ZFTG improves inflammatory injury of cartilage cells. (A) Experiment design for cells. Primary chondrocytes were stimulated with IL-1β (10 ng/ml) for 24 h s (M_IL-1β) before removing IL-1β and adding ZFTG (0, 100, 200, and 400 ng/μl) treatment to evaluate cell viability and apoptosis rate. Cells were harvested 24 h after ZFTG treatment. (B) Cell viability after ZFTG intervention at various concentrations based on the control group (100%). (C) Cell apoptosis rate after ZFTG intervention at various concentrations. (D) Apoptosis of chondrocytes among five groups by flow cytometry. One-way analysis of variance was used for comparing the cell viabilities and apoptosis rates. The data are presented as the mean ± SD. *p < 0.05, vs. the control group; #p < 0.05, vs. IL-1β group. Specific p-values for each pair of comparison are reported. The control group: ZFTG⁻/IL-1β⁻; the IL-1β group: ZFTG⁻/IL-1β⁺.

FIGURE 9

ZFTG inhibits the TLR2/TLR4/MyD88 signaling pathway in alleviating inflammatory damage of chondrocytes. (A) Experiment design for cells.
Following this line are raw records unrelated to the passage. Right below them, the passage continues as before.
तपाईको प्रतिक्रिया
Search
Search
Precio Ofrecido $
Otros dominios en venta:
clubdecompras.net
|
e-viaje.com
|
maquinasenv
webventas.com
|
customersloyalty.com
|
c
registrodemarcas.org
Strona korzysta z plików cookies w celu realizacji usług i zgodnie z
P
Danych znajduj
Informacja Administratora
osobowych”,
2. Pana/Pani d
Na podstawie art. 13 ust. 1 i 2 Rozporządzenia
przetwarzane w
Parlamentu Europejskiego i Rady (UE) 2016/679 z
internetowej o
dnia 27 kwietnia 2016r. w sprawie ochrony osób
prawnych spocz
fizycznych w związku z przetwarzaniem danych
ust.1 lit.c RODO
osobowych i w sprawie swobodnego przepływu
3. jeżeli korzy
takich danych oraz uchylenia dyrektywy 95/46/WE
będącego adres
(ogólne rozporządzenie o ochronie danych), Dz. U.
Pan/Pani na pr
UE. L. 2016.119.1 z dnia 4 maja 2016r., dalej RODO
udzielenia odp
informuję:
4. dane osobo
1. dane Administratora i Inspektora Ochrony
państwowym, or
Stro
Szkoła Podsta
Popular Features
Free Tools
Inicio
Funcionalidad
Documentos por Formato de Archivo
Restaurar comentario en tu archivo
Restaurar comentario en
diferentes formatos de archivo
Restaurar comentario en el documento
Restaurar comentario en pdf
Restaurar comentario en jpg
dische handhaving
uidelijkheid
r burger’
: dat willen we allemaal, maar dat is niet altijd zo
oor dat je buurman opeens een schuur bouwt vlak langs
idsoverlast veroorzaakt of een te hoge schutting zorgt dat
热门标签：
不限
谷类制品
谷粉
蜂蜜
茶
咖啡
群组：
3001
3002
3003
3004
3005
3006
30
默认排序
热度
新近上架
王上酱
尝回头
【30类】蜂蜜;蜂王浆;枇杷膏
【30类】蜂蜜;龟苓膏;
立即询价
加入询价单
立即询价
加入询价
Primary chondrocytes were stimulated with IL-1β (10 ng/ml) for 24 h s (M_IL-1β) before removing IL-1β and adding ZFTG (0, 100, 200, and 400 ng/μl) treatment. (B,D) Western blot analysis of TLR2, TLR4, and MyD88 protein expression with actin serving as a protein loading control. (C) IL-1β, IL-6, and TNF-α levels were measured by the ELISA kit according to the manufacturer’s instructions. (E) qRT-PCR analysis of TLR2, TLR4, and MyD88 mRNA expression. One-way analysis of variance was used for comparing the protein and gene expression. The data are presented as the mean ± SD. *p < 0.05, vs. BC group; #p < 0.05, vs. MC group. Specific p-values for each pair of comparisons are reported.